La visión era cocinar en la tarde los alimentos que todos aportábamos voluntariamente, que prepararan unos cuarenta platos para que a la hora de la cena, las hermanas las llevaran a la sala donde las madres se reunían en un anexo del Hospital.
Allí vimos varios milagros a través de los testimonios de las madres que recibían sus alimentos sin ningún costo, excepto declarar que Jesus era su Señor y Salvador. Las hermanas se sentían satisfechas y bendecidas por cada palabra de agradecimiento de las mujeres beneficiadas, declaraban la Gloria del Señor por haberles dado la oportunidad de servir como instrumentos de bendición para aquellas mujeres necesitadas de una mano amiga que les levantara su fe y les enseñara a confiar en la Providencia del Señor Jesus.
Desde entonces, el Ministerio Dorcas ha sido recordado como una etapa gloriosa de nuestra congregación y aún se guardan diplomas, recortes de prensa que alguien se encargó de testimoniar para la historia. Fue una etapa muy hermosa en nuestras vidas. Tuvimos el privilegio de vivir de primera mano lo que la iglesia debe y tiene que hacer por aquellos que giran a su alrededor.
Sin embargo, como nunca falta el pelo en la sopa, cuando en una ocasión estaba yo levantando la moral del pueblo para que ofrendaran alimentos de toda clase para la semana que se avecinaba, una hermana de larga trayectoria en nuestro círculo, muy conocida, quizá cansada de dar cada semana, declaró en alta voz: “a mí me debieran dar comida”. Esa frase nunca se me olvidó no por lo que dijo, sino por quien la dijo. Era una mujer -según yo-, de fe, de creencia muy firme en el misterio del dar y que aportaba una buena ración de comida semanalmente, pero en esa ocasión, su corazón se abrió y dejó salir lo que había allí.
Egoísmo puro. Todo lo que había hecho anteriormente entonces, era por imitación. Era para competir con los demás. Hasta que se cansó y bajó los brazos.
Me viene a la mente ese episodio en nuestro ministerio y quiero figurarlo en la siguiente historia:
Un joven estaba muy decepcionado de la vida, debido a la forma tan inhumana con que se comportaban todas las personas. Parecía que ya nadie le importaba a nadie.
Un día, al dar un paseo por el monte, vio sorprendido que una pequeña liebre llevaba comida a un enorme puma malherido, que no podía valerse por sí mismo. Le impresionó tanto esta escena que regresó al día siguiente para ver si el comportamiento de la liebre era casual o habitual.

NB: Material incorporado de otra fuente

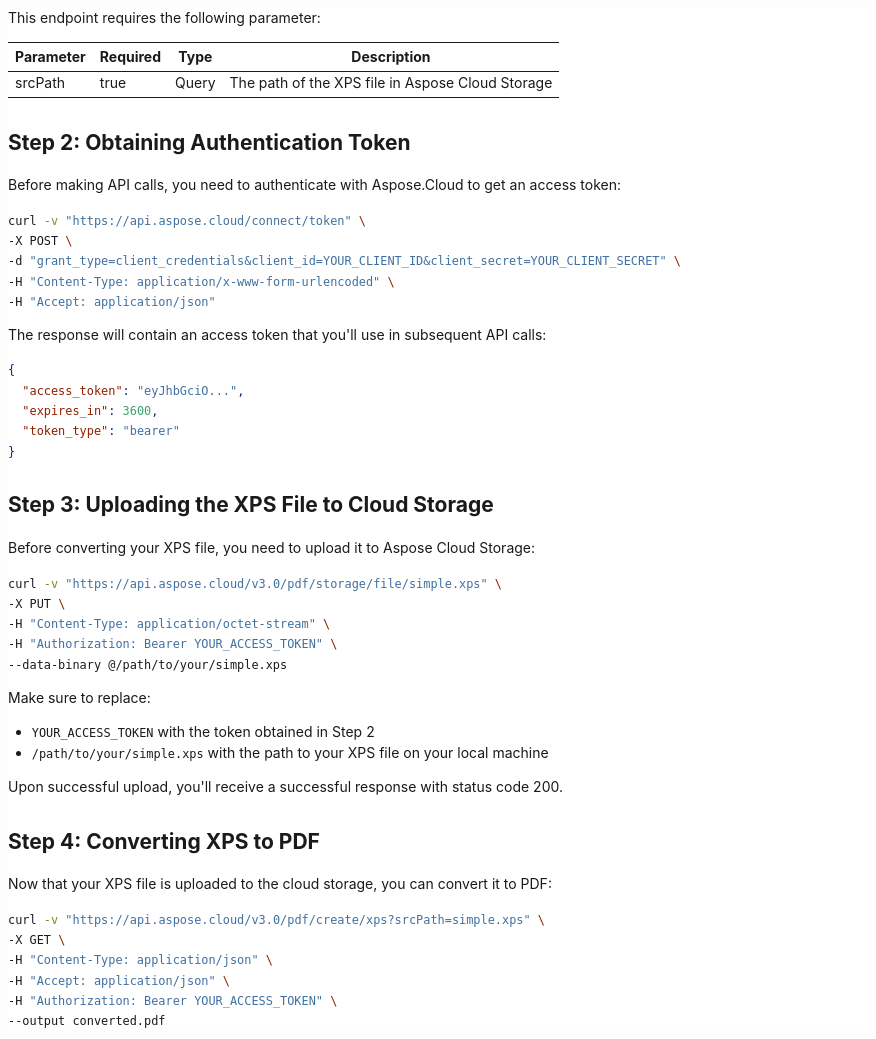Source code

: This endpoint requires the following parameter:

| Parameter | Required | Type | Description |
|-----------|----------|------|-------------|
| srcPath | true | Query | The path of the XPS file in Aspose Cloud Storage |

## Step 2: Obtaining Authentication Token

Before making API calls, you need to authenticate with Aspose.Cloud to get an access token:

```bash
curl -v "https://api.aspose.cloud/connect/token" \
-X POST \
-d "grant_type=client_credentials&client_id=YOUR_CLIENT_ID&client_secret=YOUR_CLIENT_SECRET" \
-H "Content-Type: application/x-www-form-urlencoded" \
-H "Accept: application/json"
```

The response will contain an access token that you'll use in subsequent API calls:

```json
{
  "access_token": "eyJhbGciO...",
  "expires_in": 3600,
  "token_type": "bearer"
}
```

## Step 3: Uploading the XPS File to Cloud Storage

Before converting your XPS file, you need to upload it to Aspose Cloud Storage:

```bash
curl -v "https://api.aspose.cloud/v3.0/pdf/storage/file/simple.xps" \
-X PUT \
-H "Content-Type: application/octet-stream" \
-H "Authorization: Bearer YOUR_ACCESS_TOKEN" \
--data-binary @/path/to/your/simple.xps
```

Make sure to replace:
- `YOUR_ACCESS_TOKEN` with the token obtained in Step 2
- `/path/to/your/simple.xps` with the path to your XPS file on your local machine

Upon successful upload, you'll receive a successful response with status code 200.

## Step 4: Converting XPS to PDF

Now that your XPS file is uploaded to the cloud storage, you can convert it to PDF:

```bash
curl -v "https://api.aspose.cloud/v3.0/pdf/create/xps?srcPath=simple.xps" \
-X GET \
-H "Content-Type: application/json" \
-H "Accept: application/json" \
-H "Authorization: Bearer YOUR_ACCESS_TOKEN" \
--output converted.pdf
```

Con enorme sorpresa, pudo comprobar que la liebre dejaba un buen trozo de carne cerca del tigre. Pasaron los días y todo se repitió, hasta que el felino recuperó las fuerzas y pudo buscar su comida.
Admirado por la solidaridad y cooperación entre los animales, el joven se dijo: “No todo está perdido. Si los animales, que son inferiores a nosotros, son capaces de ayudarse de este modo, mucho más lo haremos las personas”.

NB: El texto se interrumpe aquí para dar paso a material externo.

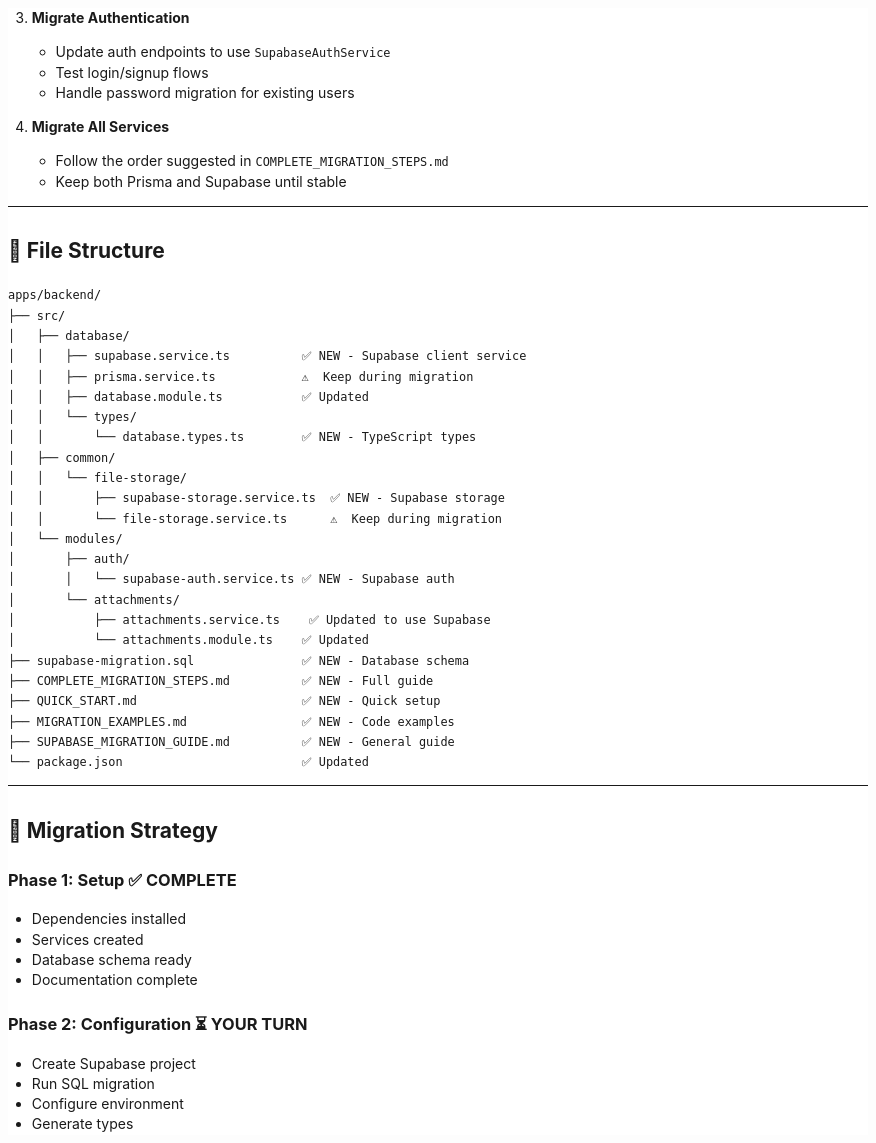 3. **Migrate Authentication**
   - Update auth endpoints to use `SupabaseAuthService`
   - Test login/signup flows
   - Handle password migration for existing users

4. **Migrate All Services**
   - Follow the order suggested in `COMPLETE_MIGRATION_STEPS.md`
   - Keep both Prisma and Supabase until stable

---

## 📁 File Structure

```
apps/backend/
├── src/
│   ├── database/
│   │   ├── supabase.service.ts          ✅ NEW - Supabase client service
│   │   ├── prisma.service.ts            ⚠️  Keep during migration
│   │   ├── database.module.ts           ✅ Updated
│   │   └── types/
│   │       └── database.types.ts        ✅ NEW - TypeScript types
│   ├── common/
│   │   └── file-storage/
│   │       ├── supabase-storage.service.ts  ✅ NEW - Supabase storage
│   │       └── file-storage.service.ts      ⚠️  Keep during migration
│   └── modules/
│       ├── auth/
│       │   └── supabase-auth.service.ts ✅ NEW - Supabase auth
│       └── attachments/
│           ├── attachments.service.ts    ✅ Updated to use Supabase
│           └── attachments.module.ts    ✅ Updated
├── supabase-migration.sql               ✅ NEW - Database schema
├── COMPLETE_MIGRATION_STEPS.md          ✅ NEW - Full guide
├── QUICK_START.md                       ✅ NEW - Quick setup
├── MIGRATION_EXAMPLES.md                ✅ NEW - Code examples
├── SUPABASE_MIGRATION_GUIDE.md          ✅ NEW - General guide
└── package.json                         ✅ Updated
```

---

## 🎯 Migration Strategy

### Phase 1: Setup ✅ COMPLETE
- Dependencies installed
- Services created
- Database schema ready
- Documentation complete

### Phase 2: Configuration ⏳ YOUR TURN
- Create Supabase project
- Run SQL migration
- Configure environment
- Generate types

Así que decidió recrear la experiencia: en plena calle se tiró al suelo simulando estar herido y se puso a esperar que pasara alguien y le ayudara. Pasaron las horas, llegó la noche y nadie se acercó en su ayuda. Siguió así durante todo el día siguiente… y el siguiente… hasta que el joven decidió no seguir. Sentía dentro de sí toda la desesperación del hambre, una enorme soledad, la tristeza del abandono. Su corazón estaba arruinado; casi no sentía deseos de levantarse.
Entonces allí, en ese instante, estando más decepcionado que al inicio, con la convicción de que la humanidad no tenía el menor remedio, oyó una voz con mucha claridad. Era una voz muy dentro de él que decía: “Si quieres encontrar a tus semejantes, si quieres sentir que todo ha valido la pena, si quieres seguir creyendo en la humanidad… deja de hacerte el tigre y simplemente sé la liebre”.